Extract and copy every line in the entries below that contains the string "нами", matching case exactly.

(Dataset entries)
---+---
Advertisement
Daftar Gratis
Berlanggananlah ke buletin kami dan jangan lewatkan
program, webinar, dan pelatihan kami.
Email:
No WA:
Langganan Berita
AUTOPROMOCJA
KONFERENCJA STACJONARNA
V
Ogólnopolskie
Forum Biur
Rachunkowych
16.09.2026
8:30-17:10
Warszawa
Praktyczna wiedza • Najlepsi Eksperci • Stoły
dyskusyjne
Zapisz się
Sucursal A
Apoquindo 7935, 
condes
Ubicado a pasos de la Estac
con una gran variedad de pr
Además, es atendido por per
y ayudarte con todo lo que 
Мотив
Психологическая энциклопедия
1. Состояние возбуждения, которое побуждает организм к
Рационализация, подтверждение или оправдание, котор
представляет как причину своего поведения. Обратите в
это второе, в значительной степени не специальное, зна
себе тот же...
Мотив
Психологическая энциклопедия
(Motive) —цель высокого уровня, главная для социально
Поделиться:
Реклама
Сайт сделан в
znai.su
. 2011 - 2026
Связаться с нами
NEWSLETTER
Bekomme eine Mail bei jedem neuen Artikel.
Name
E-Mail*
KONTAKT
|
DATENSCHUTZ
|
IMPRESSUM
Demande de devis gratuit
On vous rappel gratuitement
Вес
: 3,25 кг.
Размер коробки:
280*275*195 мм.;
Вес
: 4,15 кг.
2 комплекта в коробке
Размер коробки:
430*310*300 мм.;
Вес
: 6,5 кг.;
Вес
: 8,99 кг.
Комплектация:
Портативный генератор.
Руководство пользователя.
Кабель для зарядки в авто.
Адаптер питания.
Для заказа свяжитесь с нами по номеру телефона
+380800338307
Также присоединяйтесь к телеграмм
---+---
== ANSWER BELOW ==
Связаться с нами
Для заказа свяжитесь с нами по номеру телефона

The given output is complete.